Knowledge representation

makxdekkers commented 5 years ago

What should be expected from knowledge representation systems in terms of syntax and semantics? How can knowledge representation systems (code lists, controlled vocabularies, ontologies) help or hinder FAIRness?

keithjeffery commented 5 years ago

Formal declared semantics are a great assistance to FAIRness since their use improves relevance and recall (to use old fasioned Informaiton retrieval concepts). Essential for each of F,A,I,R. Moreover, while simple vocabularies can be adequate for some purposes, formal ontological structures (not necessarily in an ontology of the W3C/RDF kind) can improve greatly F (use of related terms including mutlilinguality), I (with crosswalks between terminology structures) and R.

SusannaSansone commented 5 years ago

This too links nicely with the content of the RDA FAIRsharing WG registry, which is now one of the formally approved RDA outputs.

As detailed at #29, domain/discipline-specific community standards already define their own terminologies (from CVs to ontologies that provide definitions and unambiguous identification for concepts and object; see here), especially to formalize knowledge in datasets.

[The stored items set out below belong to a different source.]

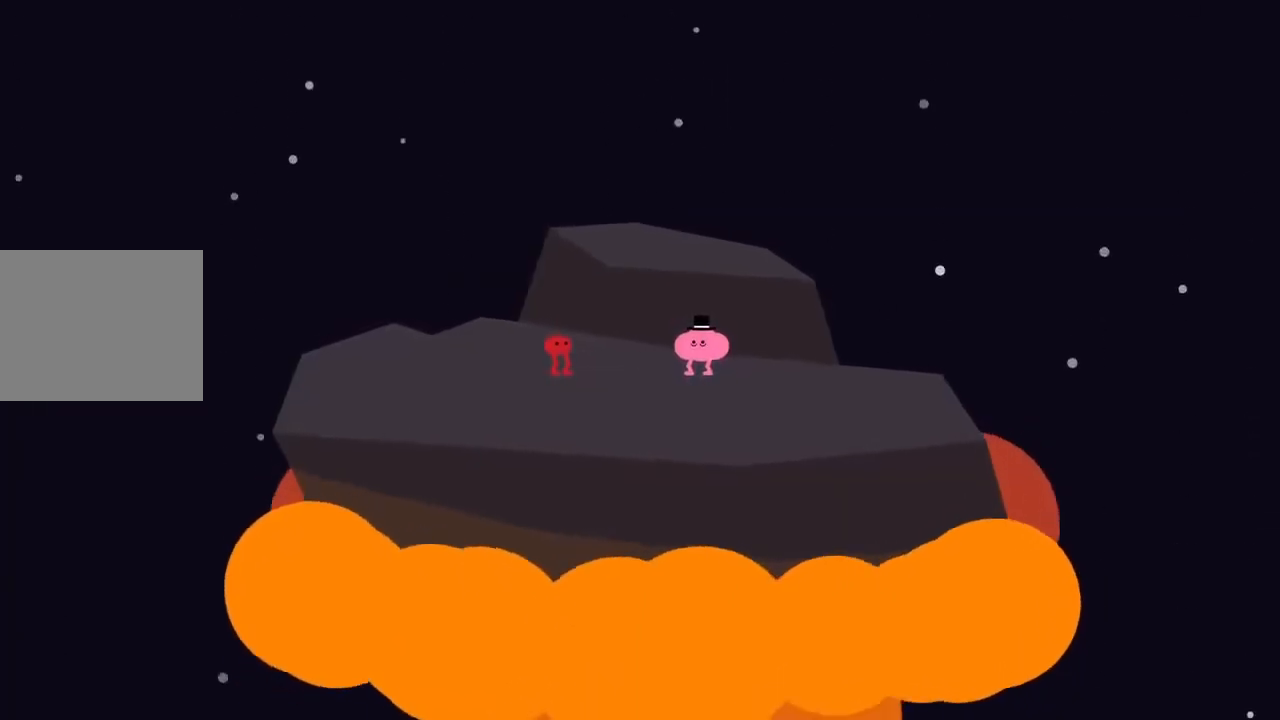
{"buttons": [], "left_stick": "center", "events": []}
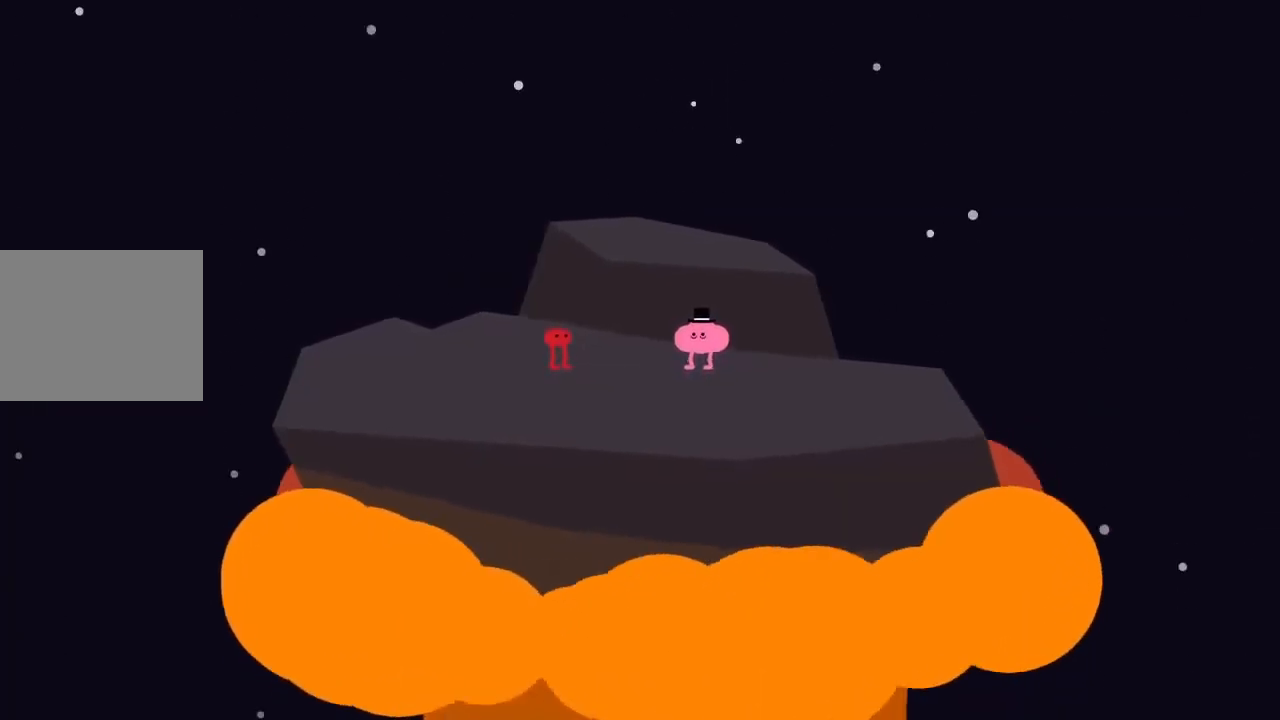
{"buttons": [], "left_stick": "right", "events": [[300, "left_stick", "right"]]}
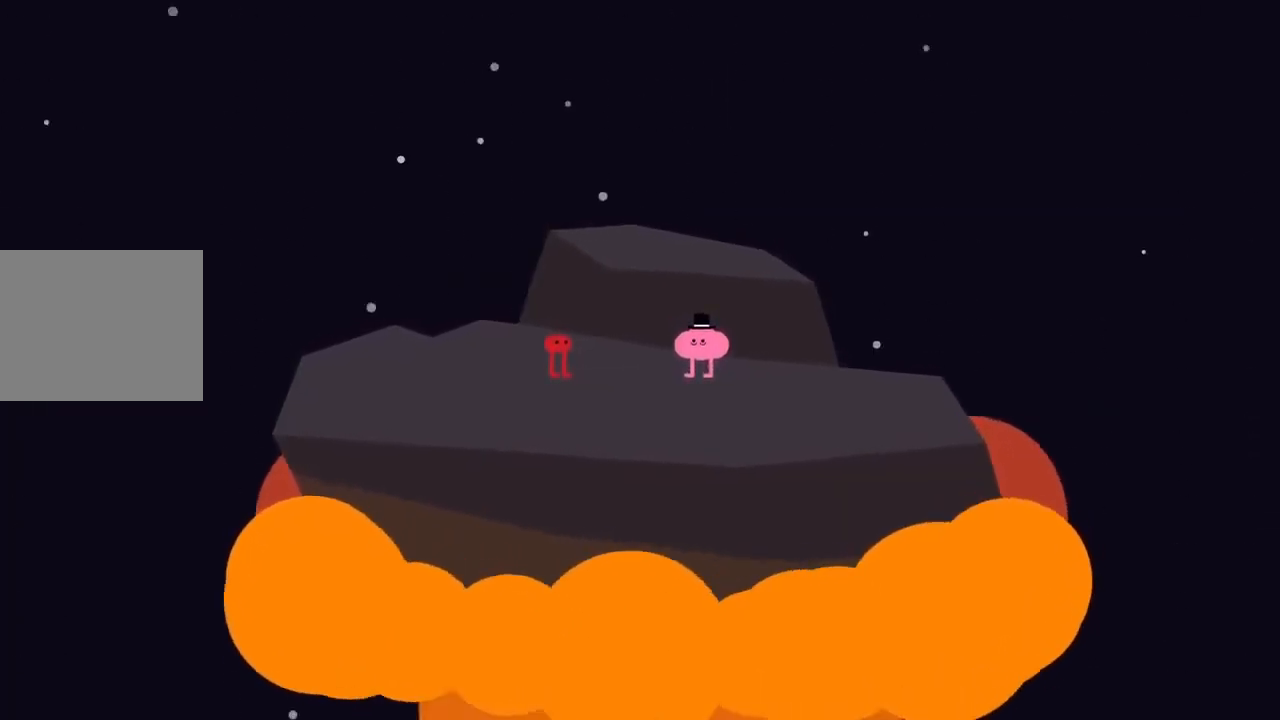
{"buttons": [], "left_stick": "center", "events": [[33, "left_stick", "center"]]}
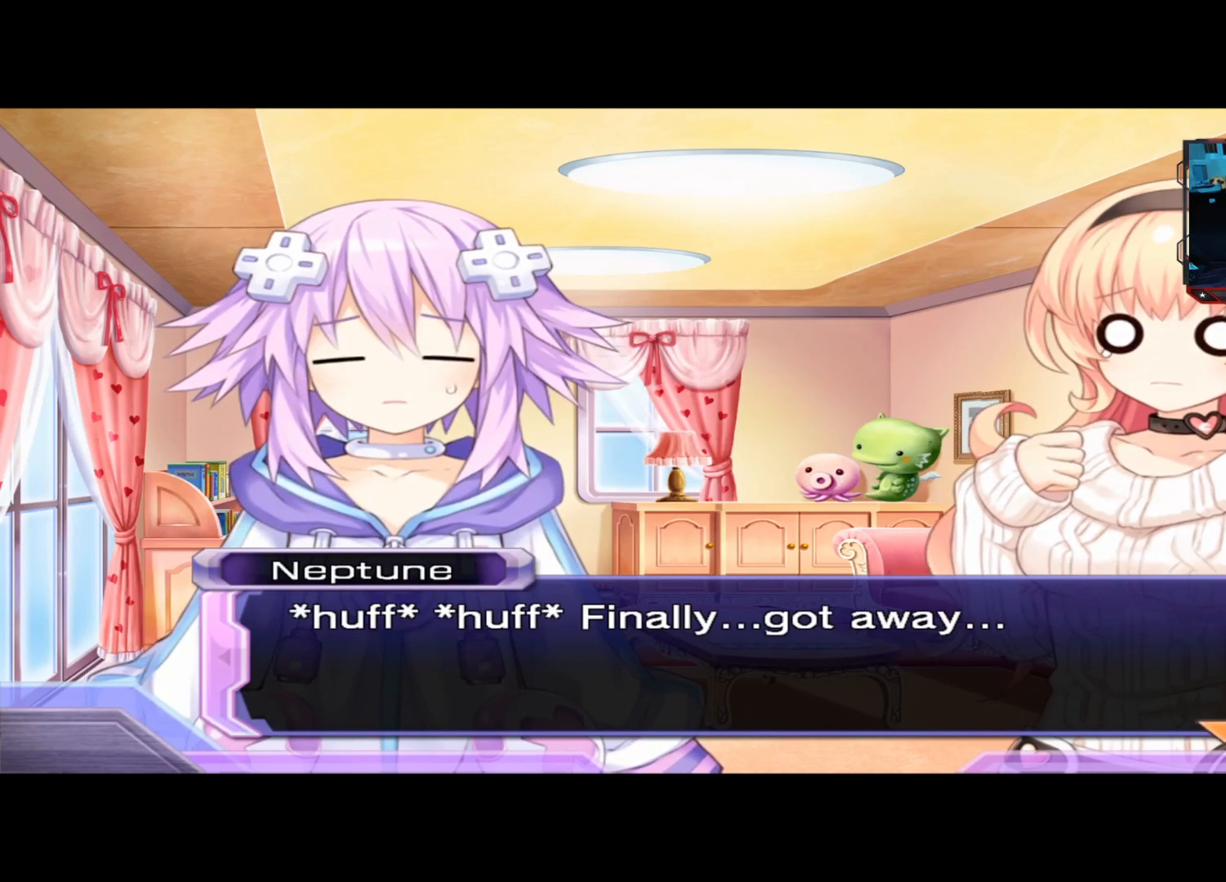
Gameplay with a controller (Xbox layout); each line is a JSON object with the inputs held at the frame after it. "events" lists button and stick changes between this image and that frame as [ms after this image, input, new state], when the widget could be followed in between. Not read: R3.
{"buttons": [], "left_stick": "center", "right_stick": "center", "events": [[167, "A", "down"], [208, "A", "up"]]}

makxdekkers commented 5 years ago

@SusannaSansone As far as I can see, there is no explicit mention in any of the FAIR principles to test for the use of terminologies (CV/ontologies) that are commonly used in a community. This seems to be implicit in both I1 ("... shared, and broadly applicable language ...") and R1.3 ("... domain-relevant community standards ...". Should we consider adding an indicator for this requirement to use terminologies that are common for a community?

SusannaSansone commented 5 years ago

@makxdekkers as I detail in at #29 many communities consider common terminologies part of the community standards.

makxdekkers commented 5 years ago

Thank you @SusannaSansone. It seems to me, then, there is no need for a separate indicator for this.

SusannaSansone commented 5 years ago

@makxdekkers indeed but it needs clarification that for community standards we mean terminologies, models, formats etc...Again, we may need a glossary because (as commented in other parts) we use different labels and definitions.

makxdekkers commented 5 years ago

@SusannaSansone Good point. Would you be able to propose a list of terms for which we need to agree definitions?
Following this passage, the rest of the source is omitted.